# .MOV to .WMV converter?



## Sandstone-Shadow (May 25, 2011)

My camera takes videos in .mov file format, and I need them in .wmv format to edit them into a movie for class. 

But I can't find a decent converting program. So far all of the free ones I've tried do one of two things: 1) are really confusing or only convert half of the file, or 2) seem to work fine but then crash my computer before it finishes.

Anyone have any suggestions for a free, reliable program for this?


----------



## Furiianda (May 25, 2011)

I'm pretty sure VLC does it (VLC media player does _everything_, and I ran a test to confirm).

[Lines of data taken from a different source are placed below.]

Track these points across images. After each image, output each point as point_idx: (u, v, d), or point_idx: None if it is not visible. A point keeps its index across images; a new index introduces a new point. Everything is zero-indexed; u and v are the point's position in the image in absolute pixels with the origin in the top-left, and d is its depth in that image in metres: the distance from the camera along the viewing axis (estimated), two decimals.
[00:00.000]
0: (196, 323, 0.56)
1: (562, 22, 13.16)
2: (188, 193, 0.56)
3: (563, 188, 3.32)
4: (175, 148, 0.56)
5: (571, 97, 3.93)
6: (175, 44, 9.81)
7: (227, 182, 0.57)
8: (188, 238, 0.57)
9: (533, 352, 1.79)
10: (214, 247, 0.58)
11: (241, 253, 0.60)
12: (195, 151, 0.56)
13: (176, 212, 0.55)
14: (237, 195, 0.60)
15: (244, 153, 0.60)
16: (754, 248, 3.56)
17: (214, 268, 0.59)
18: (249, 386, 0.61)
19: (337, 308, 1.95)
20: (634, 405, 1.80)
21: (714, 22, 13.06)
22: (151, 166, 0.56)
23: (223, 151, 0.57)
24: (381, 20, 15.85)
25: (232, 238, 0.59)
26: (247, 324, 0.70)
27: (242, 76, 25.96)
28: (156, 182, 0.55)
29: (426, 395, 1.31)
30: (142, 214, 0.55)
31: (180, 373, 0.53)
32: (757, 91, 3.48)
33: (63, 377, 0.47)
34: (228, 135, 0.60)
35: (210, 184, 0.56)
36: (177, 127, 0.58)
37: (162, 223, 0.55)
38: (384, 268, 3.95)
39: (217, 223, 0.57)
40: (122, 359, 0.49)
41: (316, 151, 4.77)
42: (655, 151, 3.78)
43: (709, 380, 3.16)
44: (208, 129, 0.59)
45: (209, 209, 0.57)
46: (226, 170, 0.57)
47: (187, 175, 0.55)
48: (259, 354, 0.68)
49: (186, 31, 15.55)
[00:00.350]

Go Media>Convert/Save>Add(browse for the file)>select a destination and type the file extension as .wmv>click the convert/save button. Something like that, in case you tried and couldn't figure it out (:

My test-output seemed to play fine, but I'm using VLC for that again so I can't say if it will work in your video editing program. Sorry.


----------



## Superbird (May 25, 2011)

VLC does everything.

Except play Flash videos.


----------



## speedblader03 (May 26, 2011)

I use Any Video Converter Free Version. It converts just about everything I've thrown at it.


----------



## Abwayax (Jun 4, 2011)

speedblader03 said:


> I use Any Video Converter Free Version. It converts just about everything I've thrown at it.

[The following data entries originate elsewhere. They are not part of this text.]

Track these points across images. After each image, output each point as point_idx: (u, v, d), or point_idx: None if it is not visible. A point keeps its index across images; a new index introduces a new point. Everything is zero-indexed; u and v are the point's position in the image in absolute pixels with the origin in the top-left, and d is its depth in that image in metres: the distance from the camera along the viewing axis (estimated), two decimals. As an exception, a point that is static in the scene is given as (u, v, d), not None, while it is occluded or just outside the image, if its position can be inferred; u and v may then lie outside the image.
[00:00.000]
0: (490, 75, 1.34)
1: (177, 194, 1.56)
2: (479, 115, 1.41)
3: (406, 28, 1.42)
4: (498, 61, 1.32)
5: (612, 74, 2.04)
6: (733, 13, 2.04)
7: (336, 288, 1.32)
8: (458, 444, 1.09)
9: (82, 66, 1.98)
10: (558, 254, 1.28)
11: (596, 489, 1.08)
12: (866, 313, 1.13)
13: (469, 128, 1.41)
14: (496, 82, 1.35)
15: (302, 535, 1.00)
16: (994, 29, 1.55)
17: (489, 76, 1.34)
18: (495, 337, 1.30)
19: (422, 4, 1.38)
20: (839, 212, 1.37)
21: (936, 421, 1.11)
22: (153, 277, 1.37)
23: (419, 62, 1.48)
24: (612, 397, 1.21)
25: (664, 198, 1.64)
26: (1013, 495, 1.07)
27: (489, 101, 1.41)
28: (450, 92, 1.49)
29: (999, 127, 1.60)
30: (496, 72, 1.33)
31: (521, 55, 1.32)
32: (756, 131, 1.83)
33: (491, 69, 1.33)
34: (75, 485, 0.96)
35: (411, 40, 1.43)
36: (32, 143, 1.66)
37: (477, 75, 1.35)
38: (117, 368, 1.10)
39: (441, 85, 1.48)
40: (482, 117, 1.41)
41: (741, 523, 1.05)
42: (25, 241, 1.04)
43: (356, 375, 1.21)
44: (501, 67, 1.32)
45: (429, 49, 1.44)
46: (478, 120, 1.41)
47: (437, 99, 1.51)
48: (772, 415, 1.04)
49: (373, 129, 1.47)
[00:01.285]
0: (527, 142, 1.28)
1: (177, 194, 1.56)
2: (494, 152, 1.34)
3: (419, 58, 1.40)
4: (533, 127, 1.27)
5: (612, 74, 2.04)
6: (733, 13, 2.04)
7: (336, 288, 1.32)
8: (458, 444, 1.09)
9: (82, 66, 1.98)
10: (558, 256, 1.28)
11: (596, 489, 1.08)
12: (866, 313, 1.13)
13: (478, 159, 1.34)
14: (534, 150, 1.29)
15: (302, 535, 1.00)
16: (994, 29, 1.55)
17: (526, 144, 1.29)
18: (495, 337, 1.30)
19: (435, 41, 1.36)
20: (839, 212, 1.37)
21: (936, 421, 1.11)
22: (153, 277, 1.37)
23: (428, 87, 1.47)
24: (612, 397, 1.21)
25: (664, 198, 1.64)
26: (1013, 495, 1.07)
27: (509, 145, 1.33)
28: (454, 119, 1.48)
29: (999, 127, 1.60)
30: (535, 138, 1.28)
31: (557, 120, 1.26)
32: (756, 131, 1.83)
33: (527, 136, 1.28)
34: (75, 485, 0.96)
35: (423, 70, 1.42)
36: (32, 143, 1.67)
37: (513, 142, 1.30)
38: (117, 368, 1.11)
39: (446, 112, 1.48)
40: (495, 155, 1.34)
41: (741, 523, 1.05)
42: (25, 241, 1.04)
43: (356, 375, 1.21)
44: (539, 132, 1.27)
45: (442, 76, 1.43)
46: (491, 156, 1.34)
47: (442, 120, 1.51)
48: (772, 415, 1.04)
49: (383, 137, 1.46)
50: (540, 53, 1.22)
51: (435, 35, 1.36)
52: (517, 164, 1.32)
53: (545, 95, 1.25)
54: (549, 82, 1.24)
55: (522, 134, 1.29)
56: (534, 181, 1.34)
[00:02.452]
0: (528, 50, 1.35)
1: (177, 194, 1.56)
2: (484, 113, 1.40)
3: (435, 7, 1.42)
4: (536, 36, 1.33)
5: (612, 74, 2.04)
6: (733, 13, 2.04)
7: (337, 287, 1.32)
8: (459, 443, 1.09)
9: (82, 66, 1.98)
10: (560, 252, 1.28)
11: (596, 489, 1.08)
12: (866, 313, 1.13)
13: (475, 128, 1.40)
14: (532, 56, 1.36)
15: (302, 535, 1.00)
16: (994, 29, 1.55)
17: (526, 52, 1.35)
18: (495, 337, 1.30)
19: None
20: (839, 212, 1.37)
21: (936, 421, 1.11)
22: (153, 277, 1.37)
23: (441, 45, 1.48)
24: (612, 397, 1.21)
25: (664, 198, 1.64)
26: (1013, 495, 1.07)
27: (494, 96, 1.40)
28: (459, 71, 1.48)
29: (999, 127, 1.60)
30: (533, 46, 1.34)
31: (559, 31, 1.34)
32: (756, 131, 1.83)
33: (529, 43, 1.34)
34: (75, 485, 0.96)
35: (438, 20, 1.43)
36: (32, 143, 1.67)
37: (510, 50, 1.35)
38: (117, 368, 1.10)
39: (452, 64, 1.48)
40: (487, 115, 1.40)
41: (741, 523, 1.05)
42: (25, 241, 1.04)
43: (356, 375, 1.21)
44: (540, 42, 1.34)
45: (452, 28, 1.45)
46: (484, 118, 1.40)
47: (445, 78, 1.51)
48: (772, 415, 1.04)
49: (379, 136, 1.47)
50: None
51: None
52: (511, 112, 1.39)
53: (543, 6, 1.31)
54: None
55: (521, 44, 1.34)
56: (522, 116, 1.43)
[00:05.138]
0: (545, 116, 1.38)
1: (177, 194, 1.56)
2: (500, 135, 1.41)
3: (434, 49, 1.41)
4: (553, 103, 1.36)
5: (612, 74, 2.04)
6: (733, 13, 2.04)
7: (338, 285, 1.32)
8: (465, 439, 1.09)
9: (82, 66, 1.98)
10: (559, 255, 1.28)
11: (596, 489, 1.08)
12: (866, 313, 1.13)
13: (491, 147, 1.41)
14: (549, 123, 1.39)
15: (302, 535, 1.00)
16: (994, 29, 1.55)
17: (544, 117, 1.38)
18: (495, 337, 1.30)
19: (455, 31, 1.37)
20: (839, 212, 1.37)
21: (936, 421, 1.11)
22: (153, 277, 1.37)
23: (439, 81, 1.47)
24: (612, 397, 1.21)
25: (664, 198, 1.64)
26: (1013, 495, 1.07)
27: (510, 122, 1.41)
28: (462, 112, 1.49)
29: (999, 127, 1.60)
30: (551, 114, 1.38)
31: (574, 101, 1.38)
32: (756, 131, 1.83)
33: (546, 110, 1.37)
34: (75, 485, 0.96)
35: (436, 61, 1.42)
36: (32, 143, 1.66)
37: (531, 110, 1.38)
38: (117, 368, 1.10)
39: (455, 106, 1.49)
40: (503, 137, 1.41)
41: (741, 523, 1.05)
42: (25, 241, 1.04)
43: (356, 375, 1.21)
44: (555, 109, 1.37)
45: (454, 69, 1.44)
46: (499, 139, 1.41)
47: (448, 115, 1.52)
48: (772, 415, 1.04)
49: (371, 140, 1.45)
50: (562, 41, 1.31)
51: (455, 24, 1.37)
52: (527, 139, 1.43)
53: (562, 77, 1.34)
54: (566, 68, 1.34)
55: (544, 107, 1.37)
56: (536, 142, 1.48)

Heh. That program is able to do all of its converting work thanks to a project called FFmpeg which is free in the sense that you can see the source code, change it, and share it. FFmpeg is only available for use by other programs if that other program is freed in the same manner, and this particular program does not abide by that - they are using it illegally.

You should use a program that is truly free and not just zero-cost (or "trial version"), because that way it doesn't push arbitrary limits on you. I don't normally use Windows but WinFF looks alright to me.


----------



## Sandstone-Shadow (Jun 5, 2011)

Thanks guys! =)

I have VLC media player, but it seems tempermental on my computer - I haven't quite gotten it to work right for me.

I downloaded something called Rad Video Tools - it seems to be working well too, so far at least.


----------